Alle moderne browsers implementeren een web-API genaamd de WebSocket-API, de protocolstack van de browser voor het WebSocket-protocol. U kunt WebSocket in JavaScript gebruiken met behulp van deze API. Met de API kunt u een WebSocket-object maken, waarmee u een WebSocket-verbinding maakt en communiceert met de WebSocket-server.
U kunt de volgende code-indeling gebruiken om een WebSocket-object te maken:
laat voorbeeldSocket = nieuwe WebSocket("wss://www.example.com/socketserver", "dummyProtocol");
Het eerste argument voor de constructor is de URI van de WebSocket-server waarmee u een verbinding wilt maken. Het begint altijd met "ws" of "wss". Het tweede argument is optioneel. De waarde ervan is een tekenreeks of een reeks tekenreeksen, die de subprotocollen specificeert die u ondersteunt.

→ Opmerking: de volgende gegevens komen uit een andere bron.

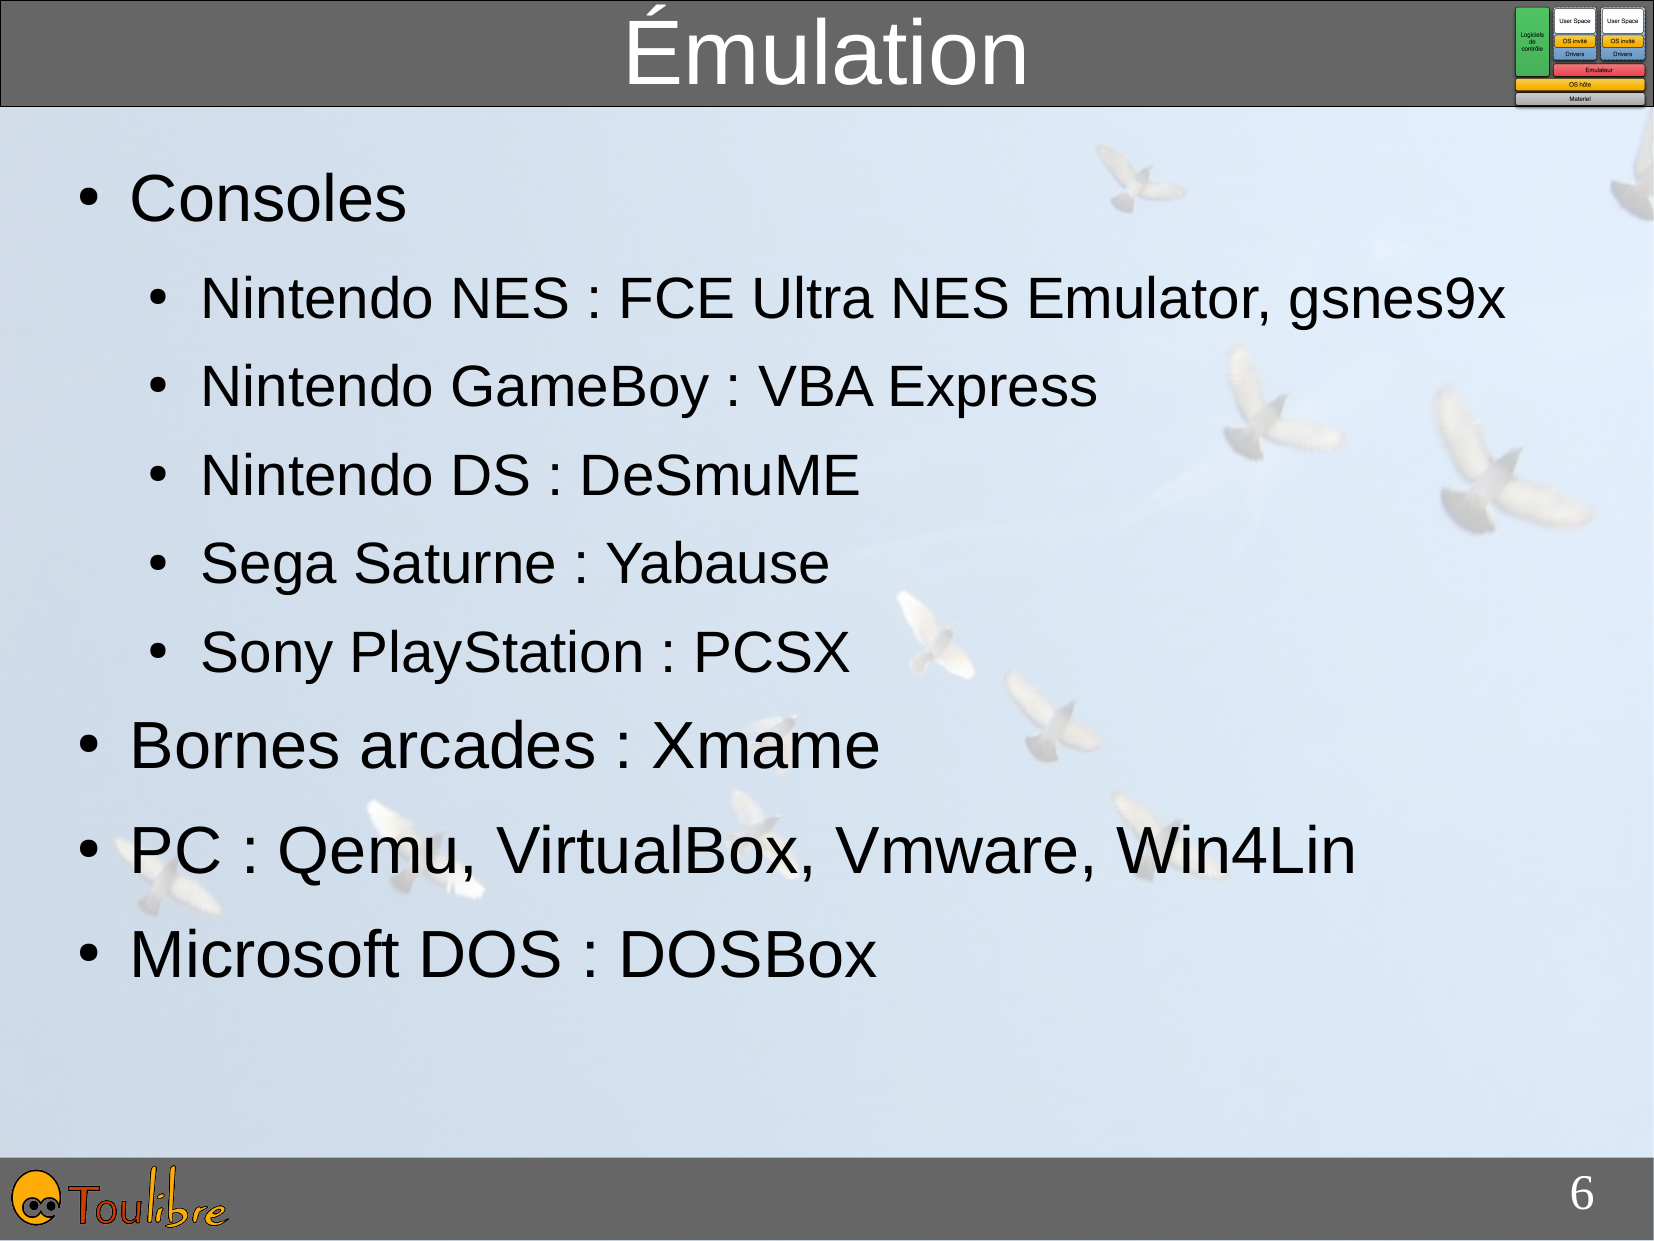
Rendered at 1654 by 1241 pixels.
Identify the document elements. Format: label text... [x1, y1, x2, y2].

title Émulation [0, 0, 1505, 107]
picture [1505, 0, 1654, 117]
list Consoles Nintendo NES : FCE Ultra NES Emulator, gsnes9x Nintendo GameBoy : VBA Express Nintendo DS : DeSmuME Sega Saturne : Yabause Sony PlayStation : PCSX Bornes arcades : Xmame PC : Qemu, VirtualBox, Vmware, Win4Lin Microsoft DOS : DOSBox [59, 161, 1595, 1093]
picture [11, 1165, 229, 1228]
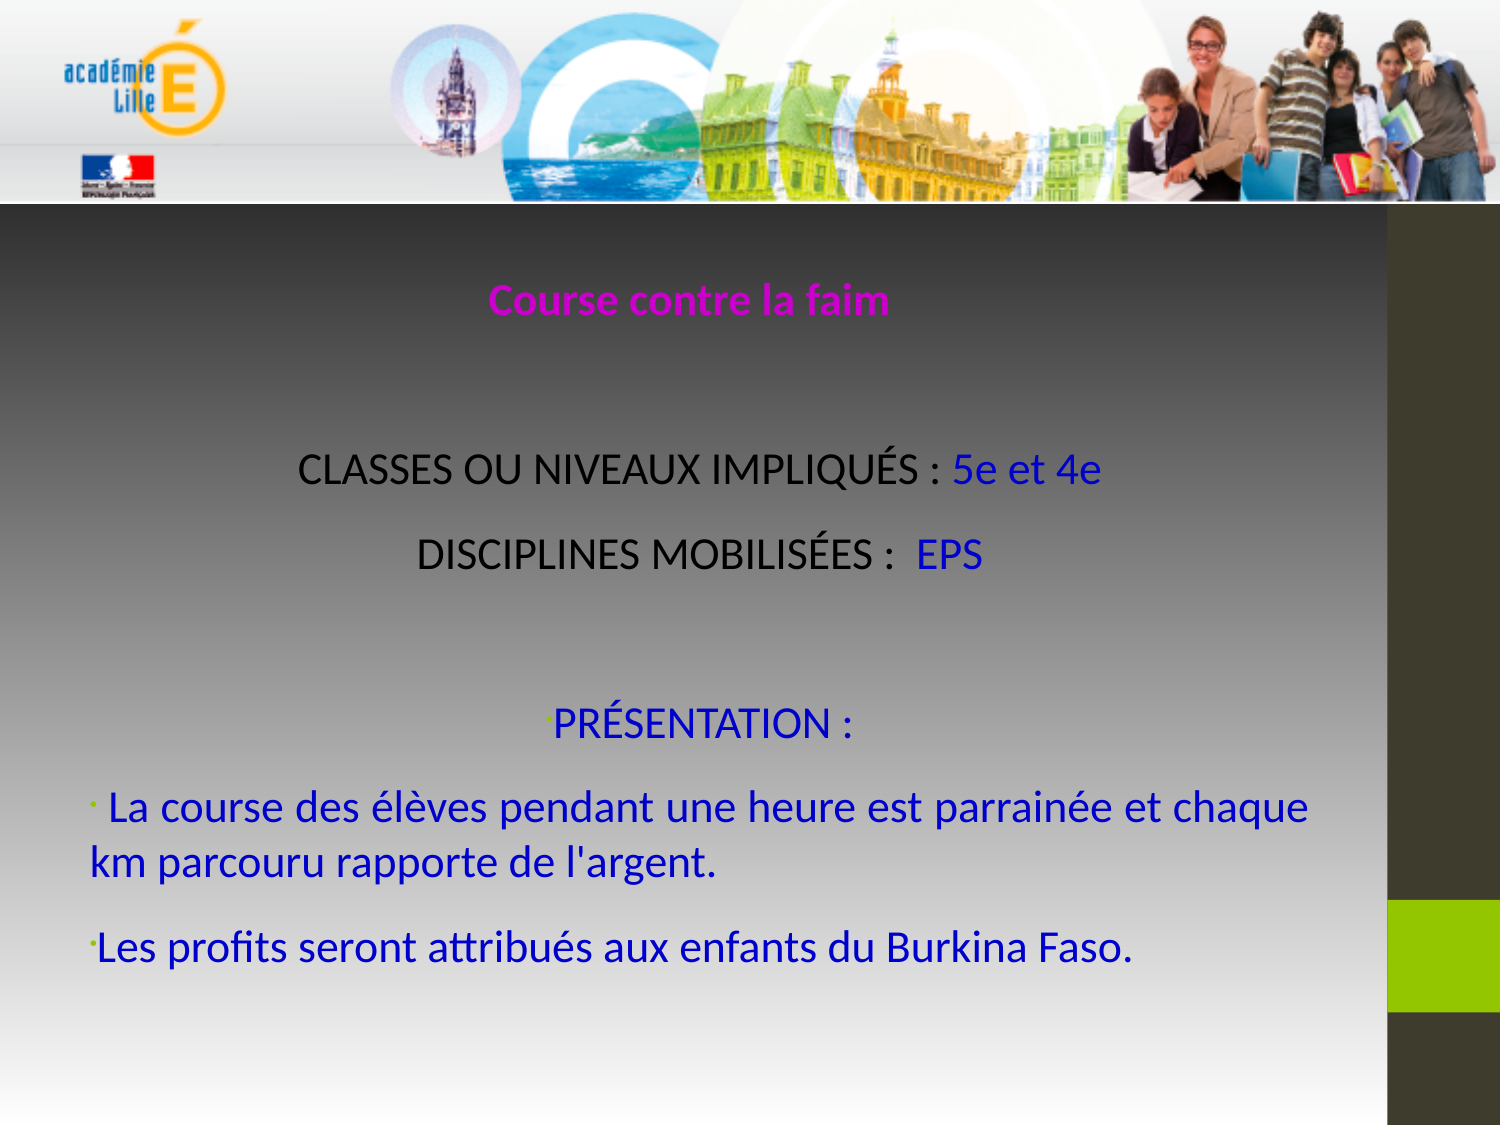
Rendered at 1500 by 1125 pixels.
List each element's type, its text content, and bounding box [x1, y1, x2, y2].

picture [0, 0, 1500, 204]
list Course contre la faim CLASSES OU NIVEAUX IMPLIQUÉS : 5e et 4e DISCIPLINES MOBILISÉES : EPS PRÉSENTATION : La course des élèves pendant une heure est parrainée et chaque km parcouru rapporte de l'argent. Les profits seront attribués aux enfants du Burkina Faso. [75, 262, 1325, 1050]
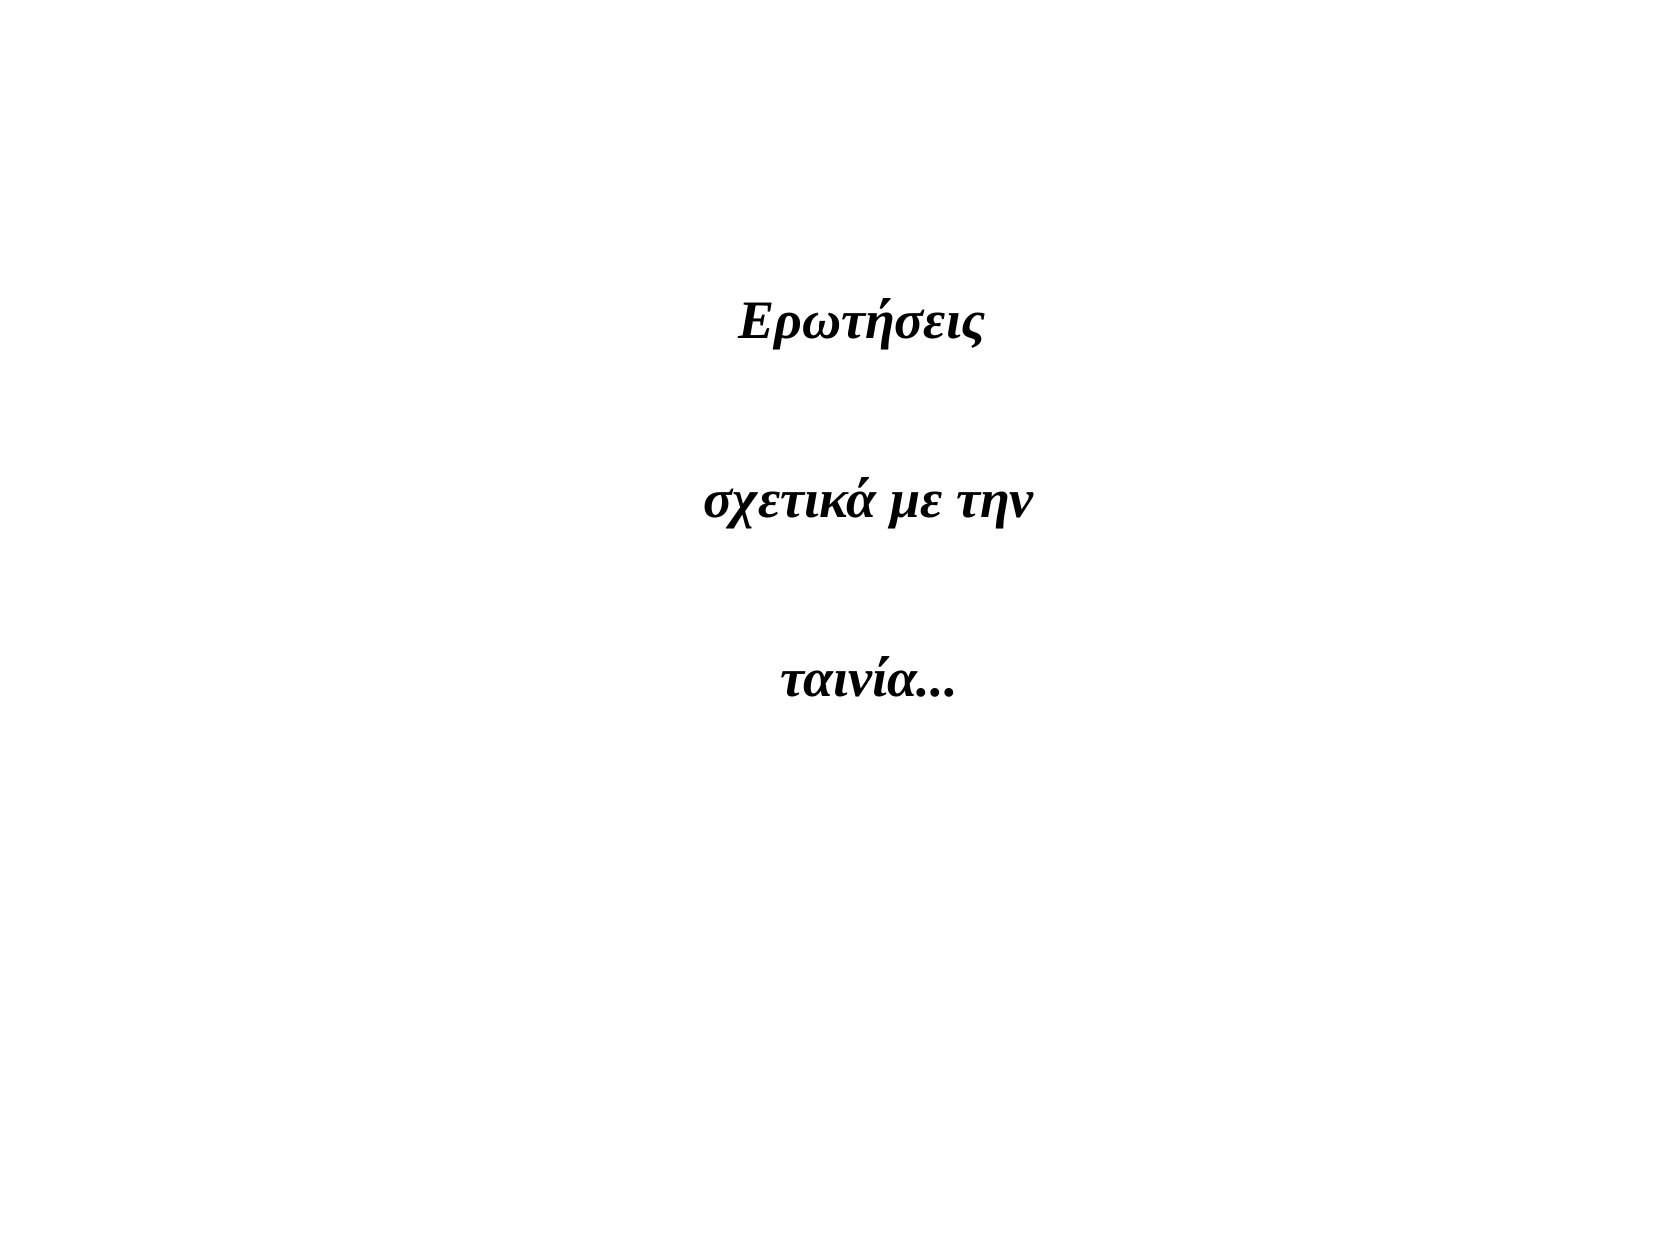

Het WebSocket-object heeft een alleen-lezen eigenschap met de naam readyState. Toegang tot deze eigenschap geeft de huidige status van de WebSocket-verbinding. readyState heeft vier mogelijke waarden: "connecting", "open", "closing" en "closed".
Wanneer die coderegel wordt uitgevoerd, probeert de browser verbinding te maken met de opgegeven server. De verbinding wordt niet in één keer voltooid, dus de readyState van voorbeeldSocket zal "verbinden" zijn. Er kunnen geen berichten worden verzonden of ontvangen totdat de verbinding is voltooid, waarna de waarde van readyState "open" wordt.
De voorbeeldSocket object heeft een gebeurtenislistener (die verschilt van) Luisteraars voor DOM-gebeurtenissen) genaamd "onopen" waarmee u pas verdere acties kunt uitvoeren nadat de verbinding tot stand is gebracht. Het object heeft ook een 'send'-methode waarmee u strings, Blobs (binaire gegevens) en ArrayBuffers als berichten naar de server kunt verzenden.
Hier is een voorbeeld waarin deze samen worden gebruikt:
voorbeeldSocket.onopen = functie (evenement) {
voorbeeldSocket.send("WebSocket is echt gaaf");
};
De API biedt u ook een manier om te kunnen reageren op de berichten die de server verzendt. Dit wordt gedaan met de "onmessage" gebeurtenislistener. Hier is een voorbeeld:
voorbeeldSocket.onmessage = functie (evenement) {
troosten.log(evenement.gegevens);
}
In plaats daarvan kun je ook schrijven een pijlfunctie:
voorbeeldSocket.onmessage = (gebeurtenis) => { troosten.log (gebeurtenisgegevens); }
De API biedt ook een dichtbij() methode om de verbinding te sluiten. Hier is hoe het eruit ziet:
voorbeeldSocket.dichtbij();
WebSocket maakt efficiënte bidirectionele communicatie mogelijk
WebSocket is een bidirectioneel communicatieprotocol. Servers en browsers implementeren protocolstacks om te communiceren via WebSocket. WebSocket bestaat omdat HTTP niet is ontworpen om bidirectioneel te zijn. Er zijn methoden om bidirectionele verbindingen met HTTP te implementeren, maar deze hebben problemen.
WebSocket is krachtige technologie, maar is niet in alle gevallen nodig, omdat het de applicatie-architectuur aanzienlijk kan compliceren. Het gebruik van WebSocket aan de clientzijde gebeurt met de browser WebSocket API.